El enigmático pintor belga René Magritte, autor del cuadro El hijo del hombre —la figura de traje y bombín con las facciones ocultas por una manzana, reacio a concedernos la visión de la cara—, opinaba que el arte debería interesarse por el conflicto «entre lo visible que está oculto y lo visible que está presente». Es posible que la artista iraní Afarin Sajedi esté de acuerdo con la premisa.
Nacida en 1979 en Shiraz, ciudad que llegó a ser capital de la antigua Persia y es llamada patria de la poesía, el vino, las rosas y las luciérnagas, Sajedi busca penetrar en la apariencia para encontrar lo que hay de fantaseo en lo real y viceversa —lo que sucede cuando lo tangible penetra las capas del ensueño.

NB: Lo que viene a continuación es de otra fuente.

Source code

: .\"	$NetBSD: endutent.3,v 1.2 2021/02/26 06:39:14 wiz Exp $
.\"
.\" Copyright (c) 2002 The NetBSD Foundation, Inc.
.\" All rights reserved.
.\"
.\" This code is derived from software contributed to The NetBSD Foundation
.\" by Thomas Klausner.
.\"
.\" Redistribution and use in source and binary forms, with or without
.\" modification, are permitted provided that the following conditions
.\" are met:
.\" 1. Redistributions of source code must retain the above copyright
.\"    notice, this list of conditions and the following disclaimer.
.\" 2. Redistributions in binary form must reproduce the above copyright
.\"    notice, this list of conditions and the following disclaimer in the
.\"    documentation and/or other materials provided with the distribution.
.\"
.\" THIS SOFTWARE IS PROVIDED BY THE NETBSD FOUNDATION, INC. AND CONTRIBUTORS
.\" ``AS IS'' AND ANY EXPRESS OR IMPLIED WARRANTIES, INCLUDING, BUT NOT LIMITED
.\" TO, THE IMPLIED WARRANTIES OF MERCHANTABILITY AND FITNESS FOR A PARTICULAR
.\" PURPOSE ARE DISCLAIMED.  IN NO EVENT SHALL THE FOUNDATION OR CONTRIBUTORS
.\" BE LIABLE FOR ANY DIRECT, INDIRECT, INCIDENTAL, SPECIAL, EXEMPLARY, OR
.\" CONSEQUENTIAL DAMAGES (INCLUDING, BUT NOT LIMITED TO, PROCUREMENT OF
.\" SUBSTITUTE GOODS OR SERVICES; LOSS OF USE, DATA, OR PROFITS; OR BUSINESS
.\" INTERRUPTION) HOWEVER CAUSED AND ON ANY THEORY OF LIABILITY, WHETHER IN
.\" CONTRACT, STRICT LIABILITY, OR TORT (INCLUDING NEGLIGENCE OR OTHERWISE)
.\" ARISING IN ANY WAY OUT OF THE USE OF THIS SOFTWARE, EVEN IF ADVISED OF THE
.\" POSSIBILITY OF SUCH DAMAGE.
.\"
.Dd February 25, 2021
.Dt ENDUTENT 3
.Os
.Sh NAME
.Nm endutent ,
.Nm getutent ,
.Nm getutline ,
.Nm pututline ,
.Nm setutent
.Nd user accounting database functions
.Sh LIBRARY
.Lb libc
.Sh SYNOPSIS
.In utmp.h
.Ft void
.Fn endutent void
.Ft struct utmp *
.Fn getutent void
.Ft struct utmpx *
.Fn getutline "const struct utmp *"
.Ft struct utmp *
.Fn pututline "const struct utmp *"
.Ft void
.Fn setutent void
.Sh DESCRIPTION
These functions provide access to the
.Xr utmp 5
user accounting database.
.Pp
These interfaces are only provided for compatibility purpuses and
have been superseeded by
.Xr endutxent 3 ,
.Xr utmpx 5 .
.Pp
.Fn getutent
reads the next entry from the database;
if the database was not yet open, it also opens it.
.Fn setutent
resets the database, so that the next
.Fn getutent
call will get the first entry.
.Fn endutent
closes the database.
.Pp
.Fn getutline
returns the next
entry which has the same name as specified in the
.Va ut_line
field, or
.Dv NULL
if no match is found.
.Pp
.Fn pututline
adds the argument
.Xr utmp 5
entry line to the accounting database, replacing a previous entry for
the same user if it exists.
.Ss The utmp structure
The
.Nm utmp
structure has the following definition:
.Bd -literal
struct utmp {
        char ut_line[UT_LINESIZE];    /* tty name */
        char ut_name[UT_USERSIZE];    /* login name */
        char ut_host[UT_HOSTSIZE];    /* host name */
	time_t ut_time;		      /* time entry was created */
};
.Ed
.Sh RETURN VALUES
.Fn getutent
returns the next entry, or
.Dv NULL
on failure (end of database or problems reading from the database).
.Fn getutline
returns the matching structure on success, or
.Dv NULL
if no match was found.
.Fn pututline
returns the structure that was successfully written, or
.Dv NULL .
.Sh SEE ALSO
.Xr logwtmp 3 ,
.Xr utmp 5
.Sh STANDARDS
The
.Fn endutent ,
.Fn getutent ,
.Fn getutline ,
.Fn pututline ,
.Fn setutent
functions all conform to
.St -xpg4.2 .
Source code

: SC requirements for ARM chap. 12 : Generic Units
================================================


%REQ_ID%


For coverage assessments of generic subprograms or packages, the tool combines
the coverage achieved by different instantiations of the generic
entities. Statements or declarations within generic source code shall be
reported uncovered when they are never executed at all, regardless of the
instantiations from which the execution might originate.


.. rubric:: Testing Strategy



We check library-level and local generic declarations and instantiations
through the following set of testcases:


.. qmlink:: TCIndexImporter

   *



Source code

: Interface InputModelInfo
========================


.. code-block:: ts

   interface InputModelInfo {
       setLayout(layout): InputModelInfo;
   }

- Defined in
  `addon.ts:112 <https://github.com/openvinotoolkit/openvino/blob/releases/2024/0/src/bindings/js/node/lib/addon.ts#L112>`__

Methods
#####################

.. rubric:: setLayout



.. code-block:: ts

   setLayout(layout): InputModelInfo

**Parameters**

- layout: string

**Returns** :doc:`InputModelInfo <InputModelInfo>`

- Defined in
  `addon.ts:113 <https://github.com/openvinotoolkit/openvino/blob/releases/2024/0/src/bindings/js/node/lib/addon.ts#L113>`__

Sus cuadros, casi siempre retratos de muchachas aturdidas, descansan en los pliegues siempre fértiles del surrealismo.
Penetrar y golpear la mirada las figuras femeninas formulan «un discurso silencioso de sugerencias y emociones». Pese a que las heroínas están en apariencia «sumergidas en un profundo mar de la tranquilidad», las mujeres de Sajedi quieren «escrutar el alma humana» en una encuesta sobre el enigma, lo suspendido, lo sin definir, lo situado en los límites entre la realidad y el sueño.
Con accesorios que recuerdan a elementos de novelas ciencia ficción —extraños espejuelos, ropas indefinidas…—, el vocabulario de la pintora es, sobre todo, simbólico y surreal. La presencia repetida de pescados, por ejemplo, es una alegoría de la vida emocional y los párpados cerrados señalan el aislamiento y las privaciones de quien prefiere vivir su propia soledad y opta por la «visión interior». Magritte sostenía que era inútil buscar sentido a su obra hermética: «Mi pintura es de imágenes visibles que no ocultan nada, que evocan misterio, pero el misterio no significa nada, es imposible conocerlo».